Many people living outside of Laos might be surprised to learn that northern Laos experienced a banana-farming boom from 2009 through 2016. According to the National Agriculture and Forestry Research Institute (NAFRI), the area of farmland used for growing Cavendish bananas—the same variety that accounts for more than 90% of banana exports worldwide—tripled from 13,599 to 41,529 hectares during this time. In the late stages of the banana boom from 2013 to 2016, Cavendish banana exports increased in value from $61.5 million to $197.8 million.
At the same time, national media reported that intensive pesticide usage on banana farms was causing environmental and health degradation. One story outlined how the chemicals had killed fish in a nearby pond; another talked about how banana farm workers had become ill after spraying pesticides.
In 2016, I was part of a team of researchers working with the Government of Laos’ Ministry of Agriculture and Forestry (MAF) to find out what environmental and social impacts this booming banana industry was having. We worked with both non-governmental and governmental organizations to carry out a socioeconomic and environmental assessment, an arrangement that demonstrated how these kinds of partnerships can bridge the gap between policy and science.
The research teams included collaborators from multiple organizations to address the interdisciplinary nature of the problem. Staff from NAFRI investigated relevant socioeconomic issues, while scientists from the International Water Management Institute (IWMI) – which included myself – and the National University of Laos (NUOL) Department of Chemistry studied environmental risks from pesticide usage.
In early 2016, IWMI researchers accompanied the NAFRI team to conduct interviews and field visits in three banana-growing provinces in Northern Laos: Luang Namtha, Phongsaly, and Oudomxay. The IWMI and NUOL team returned twice in 2016 to a single focal site in Oudomxay province to collect environmental samples and observe farming practices.
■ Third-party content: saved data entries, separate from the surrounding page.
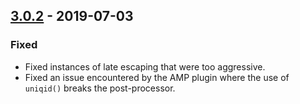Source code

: ## [3.0.2] - 2019-07-03

### Fixed
* Fixed instances of late escaping that were too aggressive.
* Fixed an issue encountered by the AMP plugin where the use of `uniqid()` breaks the post-processor.

[3.0.2]: https://github.com/studiopress/genesis/compare/3.0.1...3.0.2
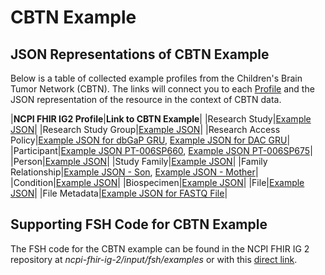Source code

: # CBTN Example

## JSON Representations of CBTN Example

Below is a table of collected example profiles from the Children's Brain Tumor Network (CBTN). The links will connect you to each [Profile](artifacts.html#structures-resource-profiles) and the JSON representation of the resource in the context of CBTN data.

|**NCPI FHIR IG2 Profile**|**Link to CBTN Example**|
|Research Study|[Example JSON](ResearchStudy-kf-research-study-cbtn.json.html)|
|Research Study Group|[Example JSON](Group-kf-research-study-cbtn-participants.json.html)|
|Research Access Policy|[Example JSON for dbGaP GRU](Consent-kf-gru-dbgap-consent.json.html), [Example JSON for DAC GRU](Consent-kf-gru-dac-consent.json.html)|
|Participant|[Example JSON PT-006SP660](Patient-PT-006SP660.json.html), [Example JSON PT-006SP675](Patient-PT-006SP675.json.html)|
|Person|[Example JSON](Person-pcgc-example-person.json.html)|
|Study Family|[Example JSON](Group-cbtn-study-family.json.html)|
|Family Relationship|[Example JSON - Son](Observation-cbtn-family-relationship-son.json.html), [Example JSON - Mother](Observation-cbtn-family-relationship-mother.html)|
|Condition|[Example JSON](Observation-PT-006SP660-condition.json.html)|
|Biospecimen|[Example JSON](Specimen-SA-000.json.html)|
|File|[Example JSON](DocumentReference-GF-6BAD9S7D.json.html)|
|File Metadata|[Example JSON for FASTQ File](Observation-FASTQ-example.json.html)|

## Supporting FSH Code for CBTN Example

The FSH code for the CBTN example can be found in the NCPI FHIR IG 2 repository at *ncpi-fhir-ig-2/input/fsh/examples* or with this [direct link](https://github.com/NIH-NCPI/ncpi-fhir-ig-2/blob/main/input/fsh/examples/CBTN_example.fsh).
Our laboratory analysis of soil and water samples revealed a stark contrast between samples from banana farms and other crop types. Residues from pesticides observed in use, including chlorpyrifos, paraquat, and imidacloprid, were detected in banana farm samples with higher frequency and in greater concentrations than adjacent farms producing maize, rubber, upland rice and gourd. We also detected residues from highly persistent organochlorine (OC) pesticides that are no longer used in Lao PDR. These legacy pesticides included DDT, heptachlor, dieldrin, and lindane among others.
We found that the potential risk from pesticide residues in the study area was substantial. Concentrations of two currently used compounds, imidacloprid and paraquat, exceeded the amount recommended by the World Health Organization (WHO) water quality guidelines in wet season surface water samples from one banana farm. In addition, three OC pesticides (heptachlor, aldrin, and dieldrin) exceeded WHO water quality guidelines in dry season surface water and groundwater samples. These OC pesticides are highly persistent in the environment and tend to bioaccumulate, which means they become concentrated inside the bodies of living things. As such, they pose a considerable risk to people who consume contaminated groundwater or fish from local ponds.
This study, although modest in scope, represented an important initial step in collecting data to inform pesticide management in Lao PDR. Environmental monitoring of the major commercial banana growing areas is a very important means of assessing the levels of risk and identifying appropriate mitigation measures. An important step in achieving these goals is to provide appropriate training of provincial and local level staff in natural resources management and agriculture so that they can monitor and report on pesticide residues in accordance with international standards.
Adopting standardized Good Agricultural Practices (GAP) is another way to reduce the environmental risks from commercial banana farming and other plantations. GAP farming techniques include eliminating the most hazardous pesticides such as paraquat, reducing pesticide application when wet conditions favor offsite transport, and maintaining vegetated buffers and sediment traps around farms to detain farm runoff long enough for recently applied pesticides to degrade to safe levels.
From the beginning, our goal was to have a real impact on policy, and thanks to our collaboration with national research organizations like NAFRI and NUOL as part of a newly established MAF Policy Think Tank, we were successful. Shortly after we concluded the study and presented our findings to the Sub-Sector Working Group on Agro-biodiversity, the Ministry of Planning and Investment (MPI) announced it would draft new policy to improve plantation investment law. Members of the research team were invited to help draft the policy, and develop a business investment approval process that will ultimately lead to more responsible investments in plantations. It is unlikely that we would have had the buy in of MPI and other ministries responsible for setting agricultural policy without being part of a multi sector research team.
In addition to the draft law, MPI and MAF are discussing how the two ministries can collaborate further to comply with GAP. We hope that they take this work forward and that our experience conducting collaborative research will encourage others to consider similar engagement strategies in the future.